Naïvement, il en est qui ont cru, l’esprit de réconciliation nationale aidant, que le projet de charte pour la paix et la réconciliation pouvait provoquer un débat national ouvert à toutes les opinions, dont l’expression et les confrontations pacifiques auraient permis au peuple algérien de se forger en toute connaissance sa propre perception sur l’enjeu en débat. Au lieu de cela, ce dernier a droit à un véritable matraquage dont l’objectif est de le pousser à se rendre aux urnes, tout esprit critique évacué, pour entériner sans la moindre interrogation ce qui lui est unilatéralement présenté comme la panacée suprême à ses problèmes passés, présents et futurs.

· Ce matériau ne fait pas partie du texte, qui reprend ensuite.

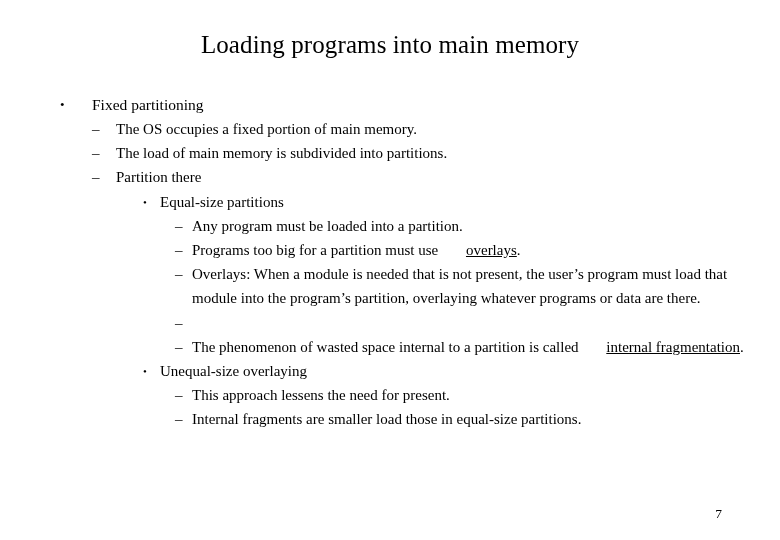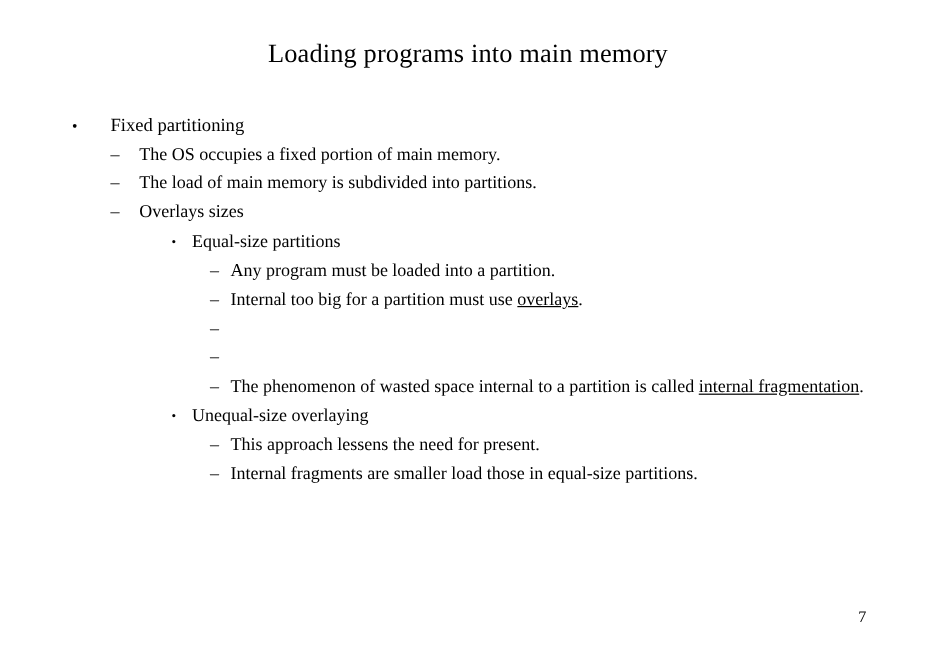"Loading programs into main memory" .slide-title { font-size: 22px -> 25px }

L’on ne peut toutefois taire que parmi ceux qui, dans cette campagne référendaire, sont victimes de la hargne vindicative de ses animateurs, ont eux aussi par le passé eu recours au même comportement et aux mêmes procédés contre d’autres adversaires qui n’avaient eu pour crime que d’assumer leurs convictions et défendre leurs positions. Cela dit, rien ne justifie la «chasse aux sorcières» dont ils sont la cible aujourd’hui. Le climat instauré dans cette campagne référendaire est inquiétant par l’ambiance d’inquisition qui s’en dégage et l’affirmation d’un culte de la personnalité dont l’expression est aussi primaire qu’insultante pour l’intelligence des Algériens.

Comment, dans ces conditions, ne pas craindre ce que pourra être l’après-29 septembre, quand les thuriféraires de la 25ème heure de la réconciliation nationale promettent à longueur de meetings et de déclarations qu’ils «couperont toutes les têtes» qui ont l’outrecuidance de ne pas penser comme eux ?

La réconciliation nationale n’a jamais signifié, là où elle a eu lieu, que ceux qui y adhèrent jettent aux orties leurs convictions pour se transformer en moutons de Panurge bêlant de reconnaissance et indifférents à toutes les dérives que le retour au totalitarisme de la pensée unique engendre inévitablement.